___ Material for this task

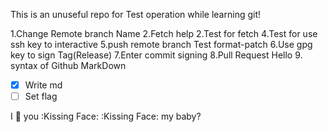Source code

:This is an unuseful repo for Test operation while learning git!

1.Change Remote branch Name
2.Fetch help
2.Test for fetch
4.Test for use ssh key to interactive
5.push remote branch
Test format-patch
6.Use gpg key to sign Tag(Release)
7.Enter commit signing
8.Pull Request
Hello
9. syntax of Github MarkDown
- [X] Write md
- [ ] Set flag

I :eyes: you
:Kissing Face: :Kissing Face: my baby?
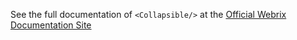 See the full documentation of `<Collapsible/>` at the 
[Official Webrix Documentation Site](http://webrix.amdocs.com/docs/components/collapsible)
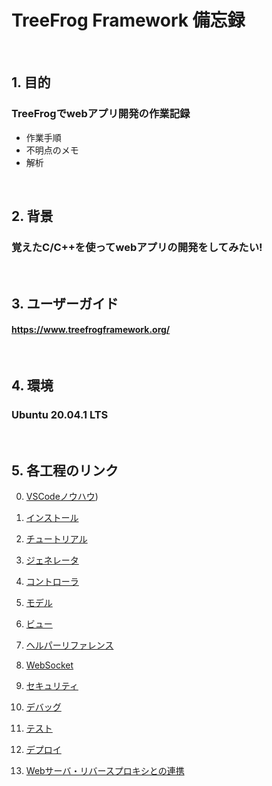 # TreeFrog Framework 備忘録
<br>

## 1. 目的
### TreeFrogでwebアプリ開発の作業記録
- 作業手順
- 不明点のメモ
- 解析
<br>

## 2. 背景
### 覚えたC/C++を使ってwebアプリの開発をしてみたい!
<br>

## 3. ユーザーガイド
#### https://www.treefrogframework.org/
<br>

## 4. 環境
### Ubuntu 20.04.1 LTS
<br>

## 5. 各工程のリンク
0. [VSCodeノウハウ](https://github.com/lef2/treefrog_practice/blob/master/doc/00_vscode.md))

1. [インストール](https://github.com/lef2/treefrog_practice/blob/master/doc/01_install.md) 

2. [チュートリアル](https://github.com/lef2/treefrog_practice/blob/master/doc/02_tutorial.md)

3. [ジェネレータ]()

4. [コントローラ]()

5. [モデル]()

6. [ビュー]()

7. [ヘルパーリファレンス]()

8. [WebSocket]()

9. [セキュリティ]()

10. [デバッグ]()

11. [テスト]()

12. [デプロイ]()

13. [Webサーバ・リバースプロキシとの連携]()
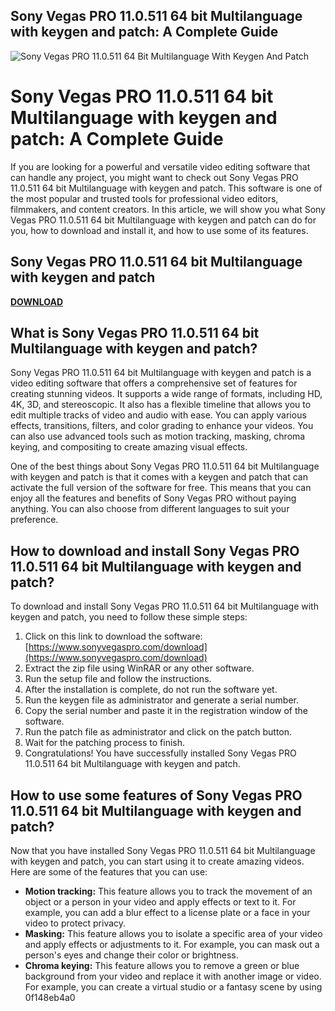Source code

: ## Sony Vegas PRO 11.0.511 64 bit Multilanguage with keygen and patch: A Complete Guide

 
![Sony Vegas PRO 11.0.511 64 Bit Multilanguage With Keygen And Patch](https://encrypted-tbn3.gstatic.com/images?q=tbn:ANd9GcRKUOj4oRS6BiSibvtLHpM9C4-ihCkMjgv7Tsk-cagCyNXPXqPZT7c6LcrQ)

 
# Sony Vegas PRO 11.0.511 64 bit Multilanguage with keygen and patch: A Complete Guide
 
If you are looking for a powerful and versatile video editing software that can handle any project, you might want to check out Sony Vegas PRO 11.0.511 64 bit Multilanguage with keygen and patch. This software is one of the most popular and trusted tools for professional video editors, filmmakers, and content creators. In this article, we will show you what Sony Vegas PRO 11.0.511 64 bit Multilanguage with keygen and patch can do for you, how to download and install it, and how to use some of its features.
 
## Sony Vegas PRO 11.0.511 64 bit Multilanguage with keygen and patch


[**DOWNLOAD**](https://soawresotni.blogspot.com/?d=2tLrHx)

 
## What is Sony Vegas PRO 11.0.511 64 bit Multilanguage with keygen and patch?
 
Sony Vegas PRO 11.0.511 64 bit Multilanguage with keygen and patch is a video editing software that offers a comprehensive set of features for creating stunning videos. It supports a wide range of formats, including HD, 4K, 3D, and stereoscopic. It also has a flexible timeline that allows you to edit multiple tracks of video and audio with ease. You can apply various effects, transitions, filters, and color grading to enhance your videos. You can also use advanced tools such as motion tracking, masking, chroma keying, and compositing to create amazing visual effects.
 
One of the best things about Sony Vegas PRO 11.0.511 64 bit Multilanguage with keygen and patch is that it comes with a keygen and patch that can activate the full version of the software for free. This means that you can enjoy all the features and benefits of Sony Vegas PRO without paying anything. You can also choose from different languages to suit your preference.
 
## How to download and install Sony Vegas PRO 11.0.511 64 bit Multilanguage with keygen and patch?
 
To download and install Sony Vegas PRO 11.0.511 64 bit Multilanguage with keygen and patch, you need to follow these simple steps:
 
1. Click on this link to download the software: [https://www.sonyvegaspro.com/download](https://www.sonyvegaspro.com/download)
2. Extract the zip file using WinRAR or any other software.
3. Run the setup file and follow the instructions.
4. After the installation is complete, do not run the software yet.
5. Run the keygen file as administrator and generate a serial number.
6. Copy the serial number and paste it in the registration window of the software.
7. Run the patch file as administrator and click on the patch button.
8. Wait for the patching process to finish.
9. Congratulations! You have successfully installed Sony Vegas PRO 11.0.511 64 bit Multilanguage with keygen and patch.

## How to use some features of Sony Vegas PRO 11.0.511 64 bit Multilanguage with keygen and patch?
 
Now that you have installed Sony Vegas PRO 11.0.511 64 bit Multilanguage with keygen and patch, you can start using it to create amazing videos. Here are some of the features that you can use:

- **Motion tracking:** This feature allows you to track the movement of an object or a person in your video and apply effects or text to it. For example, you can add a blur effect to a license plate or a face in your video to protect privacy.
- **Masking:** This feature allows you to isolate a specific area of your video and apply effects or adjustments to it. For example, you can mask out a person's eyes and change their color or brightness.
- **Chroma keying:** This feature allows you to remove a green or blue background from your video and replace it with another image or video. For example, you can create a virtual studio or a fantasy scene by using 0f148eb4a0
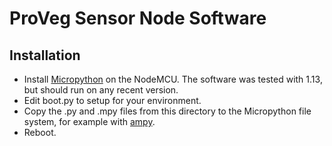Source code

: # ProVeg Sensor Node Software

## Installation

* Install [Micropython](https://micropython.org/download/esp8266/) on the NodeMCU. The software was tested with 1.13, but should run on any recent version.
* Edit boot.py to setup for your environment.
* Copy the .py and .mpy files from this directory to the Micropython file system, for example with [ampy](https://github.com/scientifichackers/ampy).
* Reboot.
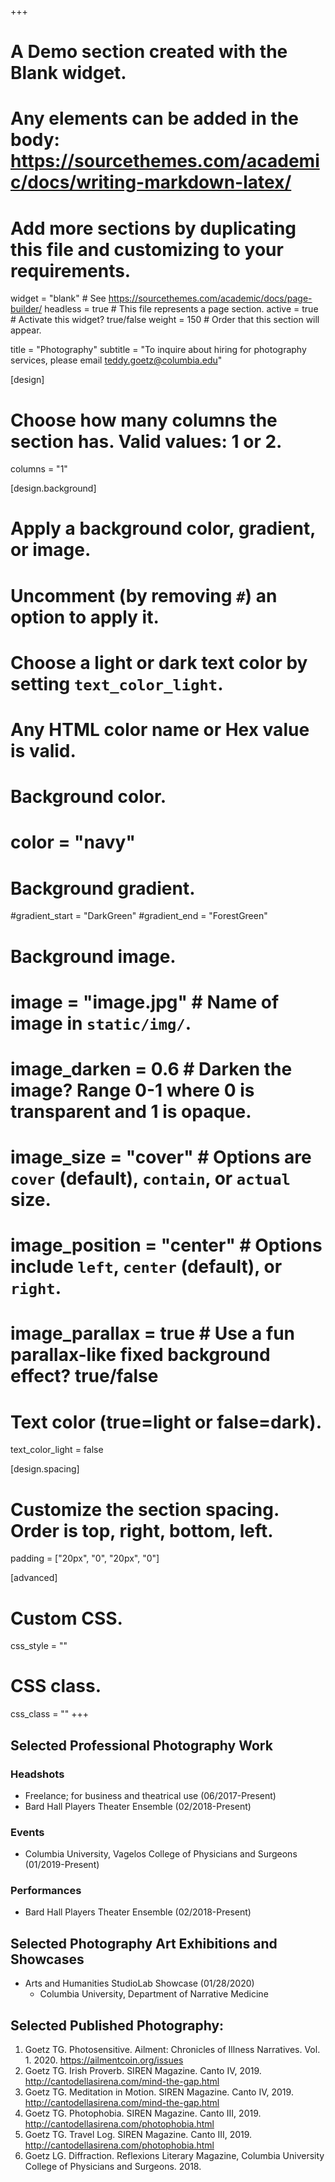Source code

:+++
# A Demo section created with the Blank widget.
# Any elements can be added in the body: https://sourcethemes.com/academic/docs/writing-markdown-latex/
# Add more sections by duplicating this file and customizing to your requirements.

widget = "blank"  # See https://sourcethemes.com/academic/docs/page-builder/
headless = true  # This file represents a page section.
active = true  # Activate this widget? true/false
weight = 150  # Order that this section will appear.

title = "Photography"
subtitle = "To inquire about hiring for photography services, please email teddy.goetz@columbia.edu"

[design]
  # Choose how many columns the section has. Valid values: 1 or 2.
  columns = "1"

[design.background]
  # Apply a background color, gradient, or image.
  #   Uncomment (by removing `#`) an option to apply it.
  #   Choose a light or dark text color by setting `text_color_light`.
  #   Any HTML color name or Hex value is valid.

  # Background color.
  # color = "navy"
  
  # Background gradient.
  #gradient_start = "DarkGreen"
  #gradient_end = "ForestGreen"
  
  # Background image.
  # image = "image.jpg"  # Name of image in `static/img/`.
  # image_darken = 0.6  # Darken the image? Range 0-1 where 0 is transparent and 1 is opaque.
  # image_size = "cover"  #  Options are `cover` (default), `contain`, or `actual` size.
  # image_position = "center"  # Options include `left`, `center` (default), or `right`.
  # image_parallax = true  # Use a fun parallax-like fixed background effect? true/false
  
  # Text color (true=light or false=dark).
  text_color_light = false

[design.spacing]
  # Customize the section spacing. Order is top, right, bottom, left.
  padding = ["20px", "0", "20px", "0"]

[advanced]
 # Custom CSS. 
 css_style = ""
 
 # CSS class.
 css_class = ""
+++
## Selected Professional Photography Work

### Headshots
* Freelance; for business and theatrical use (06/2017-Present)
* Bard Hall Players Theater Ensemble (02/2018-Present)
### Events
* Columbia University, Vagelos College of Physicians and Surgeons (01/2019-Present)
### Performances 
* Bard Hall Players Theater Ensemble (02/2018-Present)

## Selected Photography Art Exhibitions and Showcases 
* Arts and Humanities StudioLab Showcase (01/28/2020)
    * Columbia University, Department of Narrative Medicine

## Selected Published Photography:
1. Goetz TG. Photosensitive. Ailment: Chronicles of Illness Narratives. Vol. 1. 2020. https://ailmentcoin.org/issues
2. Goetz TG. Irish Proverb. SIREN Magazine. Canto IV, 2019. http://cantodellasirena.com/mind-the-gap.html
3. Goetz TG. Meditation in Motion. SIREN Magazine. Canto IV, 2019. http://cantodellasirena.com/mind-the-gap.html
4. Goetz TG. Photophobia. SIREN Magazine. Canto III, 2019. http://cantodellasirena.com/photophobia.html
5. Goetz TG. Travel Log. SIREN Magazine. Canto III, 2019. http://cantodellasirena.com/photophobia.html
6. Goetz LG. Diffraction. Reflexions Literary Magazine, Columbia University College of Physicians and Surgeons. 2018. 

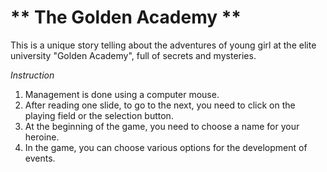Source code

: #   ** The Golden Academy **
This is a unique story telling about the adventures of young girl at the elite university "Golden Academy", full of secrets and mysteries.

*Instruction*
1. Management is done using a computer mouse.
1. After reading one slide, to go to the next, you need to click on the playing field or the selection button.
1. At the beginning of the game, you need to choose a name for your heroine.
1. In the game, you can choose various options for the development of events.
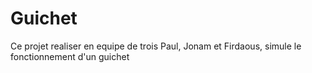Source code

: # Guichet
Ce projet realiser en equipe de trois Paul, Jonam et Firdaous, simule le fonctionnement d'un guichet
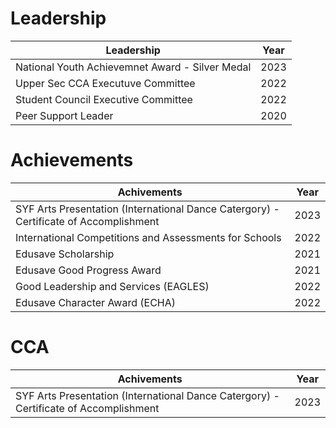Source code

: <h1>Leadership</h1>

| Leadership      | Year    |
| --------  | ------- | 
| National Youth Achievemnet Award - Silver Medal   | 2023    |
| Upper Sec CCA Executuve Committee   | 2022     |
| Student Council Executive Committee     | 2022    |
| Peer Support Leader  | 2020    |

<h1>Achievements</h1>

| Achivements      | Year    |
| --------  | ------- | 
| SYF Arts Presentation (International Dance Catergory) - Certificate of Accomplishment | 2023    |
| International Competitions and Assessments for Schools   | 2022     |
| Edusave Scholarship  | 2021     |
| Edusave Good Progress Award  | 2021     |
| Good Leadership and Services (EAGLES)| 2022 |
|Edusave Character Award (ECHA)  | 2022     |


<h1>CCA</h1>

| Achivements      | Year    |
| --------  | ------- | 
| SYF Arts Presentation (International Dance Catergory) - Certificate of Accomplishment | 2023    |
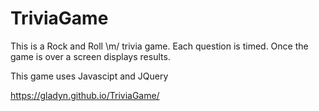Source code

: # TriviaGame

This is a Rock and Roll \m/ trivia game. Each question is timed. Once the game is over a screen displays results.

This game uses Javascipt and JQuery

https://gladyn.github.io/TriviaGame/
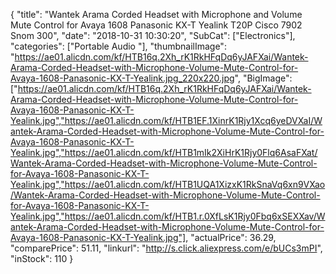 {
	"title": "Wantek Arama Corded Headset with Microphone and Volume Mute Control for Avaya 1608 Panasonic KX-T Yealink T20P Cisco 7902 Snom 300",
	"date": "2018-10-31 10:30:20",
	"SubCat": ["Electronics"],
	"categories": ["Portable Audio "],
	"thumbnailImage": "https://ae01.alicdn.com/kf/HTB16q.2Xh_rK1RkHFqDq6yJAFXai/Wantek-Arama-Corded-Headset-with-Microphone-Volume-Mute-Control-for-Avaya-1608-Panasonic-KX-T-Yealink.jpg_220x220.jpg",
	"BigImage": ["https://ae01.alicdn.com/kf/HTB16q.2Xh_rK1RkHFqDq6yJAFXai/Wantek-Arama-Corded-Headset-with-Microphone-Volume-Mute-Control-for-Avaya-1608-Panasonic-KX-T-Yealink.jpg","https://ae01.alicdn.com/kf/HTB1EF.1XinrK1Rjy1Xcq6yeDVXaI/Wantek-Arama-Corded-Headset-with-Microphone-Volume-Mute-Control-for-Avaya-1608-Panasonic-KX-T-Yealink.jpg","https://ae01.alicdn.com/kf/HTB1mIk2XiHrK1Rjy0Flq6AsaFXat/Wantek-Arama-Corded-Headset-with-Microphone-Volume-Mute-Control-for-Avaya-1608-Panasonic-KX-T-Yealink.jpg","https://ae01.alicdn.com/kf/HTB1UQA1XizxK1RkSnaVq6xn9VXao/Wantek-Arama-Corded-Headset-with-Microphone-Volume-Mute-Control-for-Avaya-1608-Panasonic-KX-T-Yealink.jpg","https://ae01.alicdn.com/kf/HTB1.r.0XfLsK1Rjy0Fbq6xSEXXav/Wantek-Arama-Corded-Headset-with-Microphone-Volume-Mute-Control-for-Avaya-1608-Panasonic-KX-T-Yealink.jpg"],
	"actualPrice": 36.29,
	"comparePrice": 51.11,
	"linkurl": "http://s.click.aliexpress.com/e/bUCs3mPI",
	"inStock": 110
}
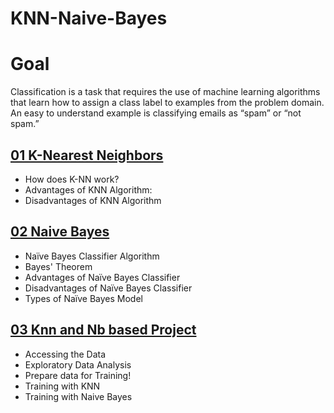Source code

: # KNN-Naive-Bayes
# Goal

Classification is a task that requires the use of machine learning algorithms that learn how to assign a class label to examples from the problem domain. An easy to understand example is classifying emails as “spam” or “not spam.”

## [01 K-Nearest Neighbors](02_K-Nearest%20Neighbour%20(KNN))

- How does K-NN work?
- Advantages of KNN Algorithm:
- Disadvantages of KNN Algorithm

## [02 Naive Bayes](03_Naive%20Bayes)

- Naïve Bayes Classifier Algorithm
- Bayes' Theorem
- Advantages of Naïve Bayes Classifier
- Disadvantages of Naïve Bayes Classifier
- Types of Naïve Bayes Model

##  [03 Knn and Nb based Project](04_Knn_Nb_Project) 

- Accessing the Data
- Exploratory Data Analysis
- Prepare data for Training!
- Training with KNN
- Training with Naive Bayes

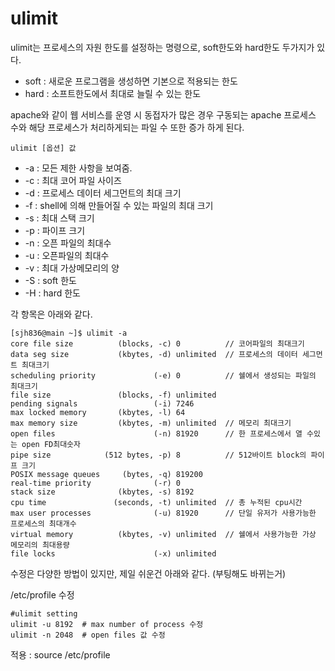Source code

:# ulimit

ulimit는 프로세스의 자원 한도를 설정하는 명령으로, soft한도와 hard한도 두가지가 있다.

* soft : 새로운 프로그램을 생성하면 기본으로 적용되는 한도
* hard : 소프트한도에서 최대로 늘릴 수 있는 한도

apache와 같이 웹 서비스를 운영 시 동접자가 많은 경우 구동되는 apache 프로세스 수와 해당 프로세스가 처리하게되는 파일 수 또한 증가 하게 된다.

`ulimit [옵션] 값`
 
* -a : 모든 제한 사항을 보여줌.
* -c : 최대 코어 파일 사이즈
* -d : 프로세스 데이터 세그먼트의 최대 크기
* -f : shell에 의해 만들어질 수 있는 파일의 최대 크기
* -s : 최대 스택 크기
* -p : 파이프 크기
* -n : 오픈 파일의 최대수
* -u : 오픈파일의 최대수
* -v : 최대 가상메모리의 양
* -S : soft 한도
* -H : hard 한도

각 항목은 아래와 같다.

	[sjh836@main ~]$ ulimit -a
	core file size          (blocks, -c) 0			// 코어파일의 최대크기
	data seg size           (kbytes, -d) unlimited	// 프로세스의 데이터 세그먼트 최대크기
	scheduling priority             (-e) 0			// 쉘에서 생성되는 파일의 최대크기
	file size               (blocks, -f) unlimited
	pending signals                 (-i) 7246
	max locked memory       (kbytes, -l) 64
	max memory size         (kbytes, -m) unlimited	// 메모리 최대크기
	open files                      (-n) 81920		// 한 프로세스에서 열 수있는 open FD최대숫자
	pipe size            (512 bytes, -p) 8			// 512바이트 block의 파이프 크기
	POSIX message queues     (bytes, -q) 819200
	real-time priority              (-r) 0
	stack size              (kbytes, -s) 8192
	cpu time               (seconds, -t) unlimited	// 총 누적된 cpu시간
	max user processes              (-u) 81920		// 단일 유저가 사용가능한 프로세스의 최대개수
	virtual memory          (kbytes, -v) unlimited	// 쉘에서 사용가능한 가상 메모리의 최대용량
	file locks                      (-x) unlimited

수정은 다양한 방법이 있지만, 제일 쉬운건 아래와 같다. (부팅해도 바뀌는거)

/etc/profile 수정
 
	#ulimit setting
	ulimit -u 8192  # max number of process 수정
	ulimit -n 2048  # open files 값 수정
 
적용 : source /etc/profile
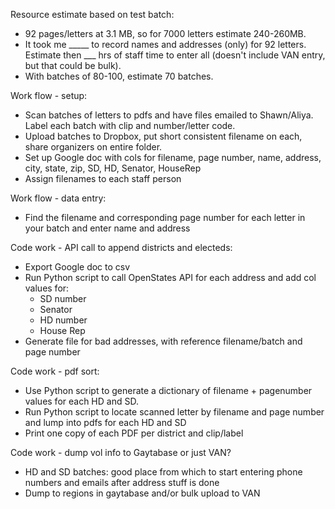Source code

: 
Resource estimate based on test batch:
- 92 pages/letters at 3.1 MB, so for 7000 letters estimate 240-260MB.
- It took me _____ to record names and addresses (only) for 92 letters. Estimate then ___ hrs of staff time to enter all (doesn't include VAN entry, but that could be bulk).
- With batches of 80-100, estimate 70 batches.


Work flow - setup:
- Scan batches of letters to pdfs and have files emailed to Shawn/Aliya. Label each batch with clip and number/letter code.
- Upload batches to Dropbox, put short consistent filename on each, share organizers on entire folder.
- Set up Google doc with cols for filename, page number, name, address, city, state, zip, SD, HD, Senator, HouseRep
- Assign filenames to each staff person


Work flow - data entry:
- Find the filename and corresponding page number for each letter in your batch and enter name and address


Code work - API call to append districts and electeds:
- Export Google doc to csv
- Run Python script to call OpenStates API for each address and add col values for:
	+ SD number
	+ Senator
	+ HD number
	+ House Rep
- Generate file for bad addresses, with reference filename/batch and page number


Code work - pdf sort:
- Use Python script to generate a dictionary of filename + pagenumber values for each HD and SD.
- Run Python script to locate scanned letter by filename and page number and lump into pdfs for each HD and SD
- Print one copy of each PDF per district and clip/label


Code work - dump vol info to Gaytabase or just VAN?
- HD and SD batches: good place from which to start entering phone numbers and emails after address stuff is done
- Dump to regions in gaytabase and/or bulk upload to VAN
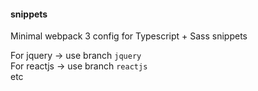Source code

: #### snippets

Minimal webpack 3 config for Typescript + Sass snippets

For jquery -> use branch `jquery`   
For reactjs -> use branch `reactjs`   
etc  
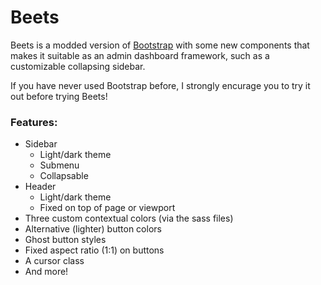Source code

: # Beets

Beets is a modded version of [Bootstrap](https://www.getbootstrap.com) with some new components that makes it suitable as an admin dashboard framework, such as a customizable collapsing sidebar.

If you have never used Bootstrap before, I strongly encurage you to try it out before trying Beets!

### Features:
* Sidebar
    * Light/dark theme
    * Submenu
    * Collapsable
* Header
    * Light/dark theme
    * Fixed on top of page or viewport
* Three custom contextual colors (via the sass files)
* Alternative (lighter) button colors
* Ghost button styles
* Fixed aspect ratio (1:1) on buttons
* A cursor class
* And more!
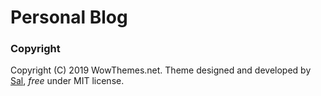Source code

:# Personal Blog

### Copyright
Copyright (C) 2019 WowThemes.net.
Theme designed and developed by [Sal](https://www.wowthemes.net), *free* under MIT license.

______

* [What the task requires]: Reproduce the entries from the start through the line containing "- [ ] Set flag", swapping "Test" for "Trial" and changing nothing else. Leave out the pictures.

* [Task solution]:
Source code

:This is an unuseful repo for Trial operation while learning git!

1.Change Remote branch Name
2.Fetch help
2.Trial for fetch
4.Trial for use ssh key to interactive
5.push remote branch
Trial format-patch
6.Use gpg key to sign Tag(Release)
7.Enter commit signing
8.Pull Request
Hello
9. syntax of Github MarkDown
- [X] Write md
- [ ] Set flag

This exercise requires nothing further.